* _AVAILABLE DATA_:
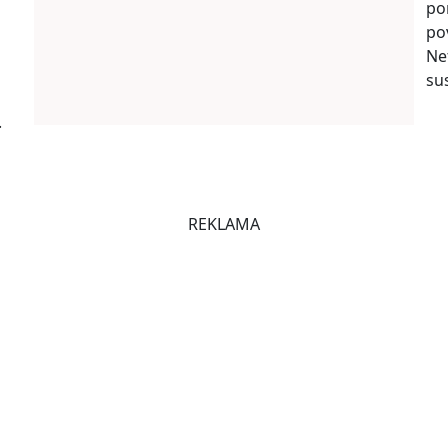
po
po
Ne
su
.
REKLAMA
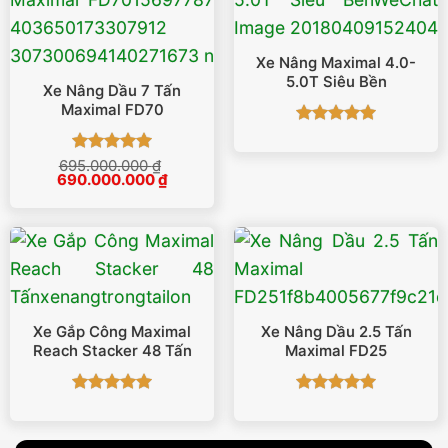
Xe Nâng Maximal 4.0-
5.0T Siêu Bền
Xe Nâng Dầu 7 Tấn
Maximal FD70
Được xếp
hạng
5
5
Được xếp
695.000.000
₫
sao
Giá
Giá
690.000.000
₫
hạng
5
5
gốc
hiện
sao
là:
tại
695.000.000 ₫.
là:
690.000.000 ₫.
Xe Gắp Công Maximal
Xe Nâng Dầu 2.5 Tấn
Reach Stacker 48 Tấn
Maximal FD25
Được xếp
Được xếp
hạng
5
5
hạng
5
5
sao
sao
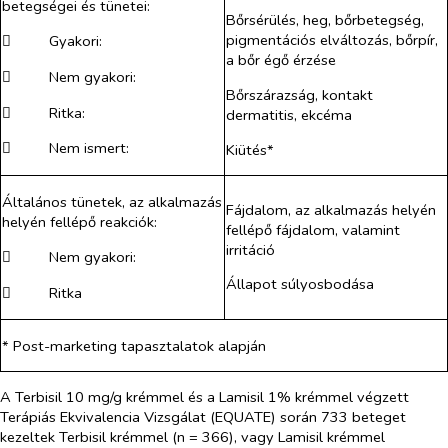
betegségei és tünetei:
Bőrsérülés, heg, bőrbetegség,
pigmentációs elváltozás, bőrpír,
​
Gyakori:
a bőr égő érzése
​
Nem gyakori:
Bőrszárazság, kontakt
​
Ritka:
dermatitis, ekcéma
​
Nem ismert:
Kiütés*
Általános tünetek, az alkalmazás
Fájdalom, az alkalmazás helyén
helyén fellépő reakciók:
fellépő fájdalom, valamint
irritáció
​
Nem gyakori:
Állapot súlyosbodása
​
Ritka
*
Post-marketing tapasztalatok alapján
A Terbisil 10 mg/g krémmel és a Lamisil 1% krémmel végzett
Terápiás Ekvivalencia Vizsgálat (EQUATE) során 733 beteget
kezeltek Terbisil krémmel (n = 366), vagy Lamisil krémmel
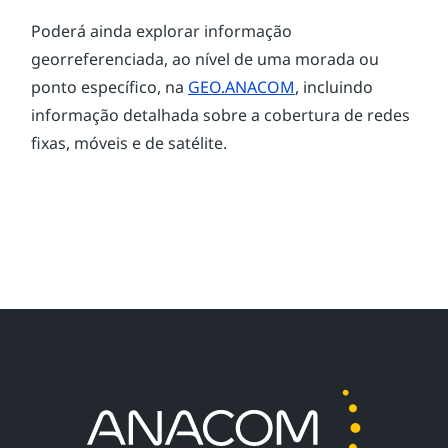
Poderá ainda explorar informação 
georreferenciada, ao nível de uma morada ou 
ponto específico, na 
GEO.ANACOM
, incluindo 
informação detalhada sobre a cobertura de redes 
fixas, móveis e de satélite.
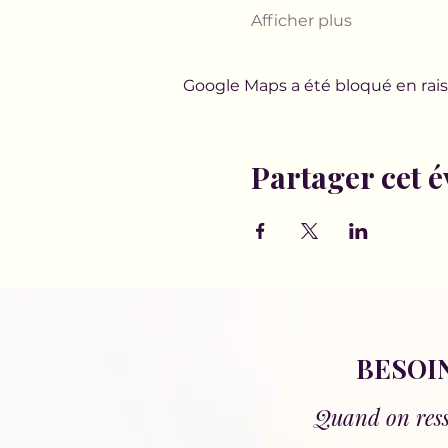
Afficher plus
Google Maps a été bloqué en rais
Partager cet 
BESOIN
Quand on resse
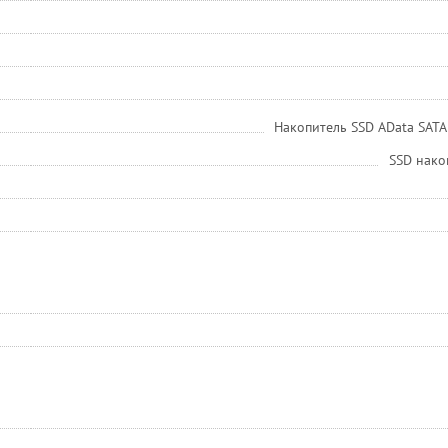
Накопитель SSD AData SATA
SSD нако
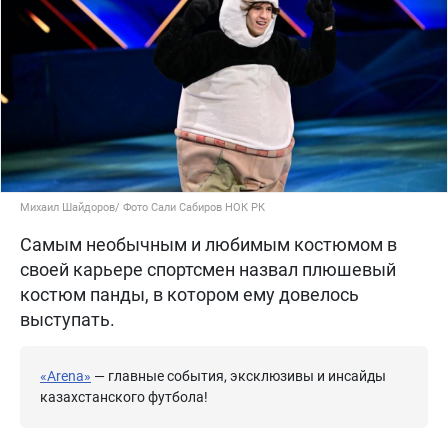
Михаил Шайдоров/ Фото Сали Сабиров НОК РК
Самым необычным и любимым костюмом в
своей карьере спортсмен назвал плюшевый
костюм панды, в котором ему довелось
выступать.
«Arena»
— главные события, эксклюзивы и инсайды
казахстанского футбола!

* _TASK DIRECTIONS_:
Copy out every line of the listing above, from the line containing "Afficher plus" down to the end of the listing, keeping both ends and omitting the pictures.

* _SOLUTION TO THE EXERCISE_:
Afficher plus
Google Maps a été bloqué en rais
Partager cet 
BESOIN
Quand on resse
Накопитель SSD AData SATA
SSD нако
Михаил Шайдоров/ Фото Сали Сабиров НОК РК
Самым необычным и любимым костюмом в
своей карьере спортсмен назвал плюшевый
костюм панды, в котором ему довелось
выступать.
«Arena»
— главные события, эксклюзивы и инсайды
казахстанского футбола!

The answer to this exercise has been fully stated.